I don’t know how many creative folks fled San Francisco prices at the height of the dot-com boom, but it felt like an exodus at the time. Neighborhoods like the Mission district were being taken over by insta-rich techies, and art studios were closing their doors every day, unable to pay the rent their landlords eagerly doubled. I didn’t get this “start-up” phenomenon. Order your groceries on-line and get free delivery? How was there profit in that? I thought there must be some secret. It turned out the secret was: there WAS no profit! Oodles of those big-brained 22-year-olds found themselves jobless, evicted from the same apartments we artists had been evicted from to make way for them. But we were already gone by then, and our tire tracks had melted with the snow.
We’d headed for Oregon with the idea we’d fall in love with one or the other of the university towns, Eugene or Corvallis, but we hadn’t, so we kept driving. As we rounded a bend in the highway and had our first glimpse of Portland we both gasped, and as soon as we found a motel we called a realtor. We bought the second house she showed us the next day.

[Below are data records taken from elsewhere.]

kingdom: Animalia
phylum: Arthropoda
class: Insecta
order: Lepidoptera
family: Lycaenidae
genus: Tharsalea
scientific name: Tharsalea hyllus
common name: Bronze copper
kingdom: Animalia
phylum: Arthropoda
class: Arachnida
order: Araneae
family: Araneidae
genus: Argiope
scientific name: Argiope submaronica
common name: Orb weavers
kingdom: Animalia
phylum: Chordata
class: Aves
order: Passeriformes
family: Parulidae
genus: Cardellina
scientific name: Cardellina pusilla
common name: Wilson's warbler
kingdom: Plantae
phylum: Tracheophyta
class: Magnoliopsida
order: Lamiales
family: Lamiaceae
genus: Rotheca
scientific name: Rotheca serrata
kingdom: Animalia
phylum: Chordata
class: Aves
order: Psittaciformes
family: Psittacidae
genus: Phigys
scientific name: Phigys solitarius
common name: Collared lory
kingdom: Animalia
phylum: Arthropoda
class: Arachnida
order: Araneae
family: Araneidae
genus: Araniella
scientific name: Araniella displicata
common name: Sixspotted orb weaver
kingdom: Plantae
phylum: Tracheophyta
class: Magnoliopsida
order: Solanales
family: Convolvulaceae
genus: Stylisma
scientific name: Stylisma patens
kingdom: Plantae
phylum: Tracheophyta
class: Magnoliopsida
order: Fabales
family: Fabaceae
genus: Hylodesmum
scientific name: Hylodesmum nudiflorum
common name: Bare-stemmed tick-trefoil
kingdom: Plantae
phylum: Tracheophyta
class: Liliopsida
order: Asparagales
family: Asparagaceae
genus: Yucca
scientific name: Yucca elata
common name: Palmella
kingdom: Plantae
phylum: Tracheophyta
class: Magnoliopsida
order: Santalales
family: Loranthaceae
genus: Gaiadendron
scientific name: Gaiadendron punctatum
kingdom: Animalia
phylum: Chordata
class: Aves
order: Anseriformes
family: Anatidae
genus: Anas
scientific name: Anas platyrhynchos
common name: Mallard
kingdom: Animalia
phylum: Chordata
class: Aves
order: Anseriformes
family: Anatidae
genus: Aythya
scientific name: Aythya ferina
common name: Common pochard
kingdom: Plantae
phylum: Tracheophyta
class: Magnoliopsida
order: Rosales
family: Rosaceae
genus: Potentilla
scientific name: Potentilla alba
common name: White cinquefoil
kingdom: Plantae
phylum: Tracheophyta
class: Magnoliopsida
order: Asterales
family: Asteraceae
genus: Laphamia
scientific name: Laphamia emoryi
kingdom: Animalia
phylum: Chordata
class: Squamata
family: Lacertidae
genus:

When it comes to cities, there IS such a thing as love at first sight! Portland is a snug small city nestled between river and hills with a vast wilderness park rolling to the north and the white silhouettes of two great mountains standing sentinel. The neighborhoods were built in the 20s and every house is charming, even the dilapidated ones. The politics are liberal. Roses and rhododendrons grow like weeds. There’s great coffee and great beer, and a bookstore that takes up a whole city block. There were swing lessons at the art museum for Valentine’s Day, and shops selling clothes made by local designers, and food from every corner of the world. There were pubs in old grade schools and movie theaters with pizza and sofas, there were bike trails and hiking trails and bridges. There was a market where hundreds of artists made an honest living sitting in the sun, wind, or rain, selling their jewels and their knitting, their glass and mosaics, their bath salts and paintings and mobiles and T-shirts. And best of all, there were cottages to be had for a song, tucked among lilacs and stands of firs, where artists could afford to put down some roots and own a little piece of world.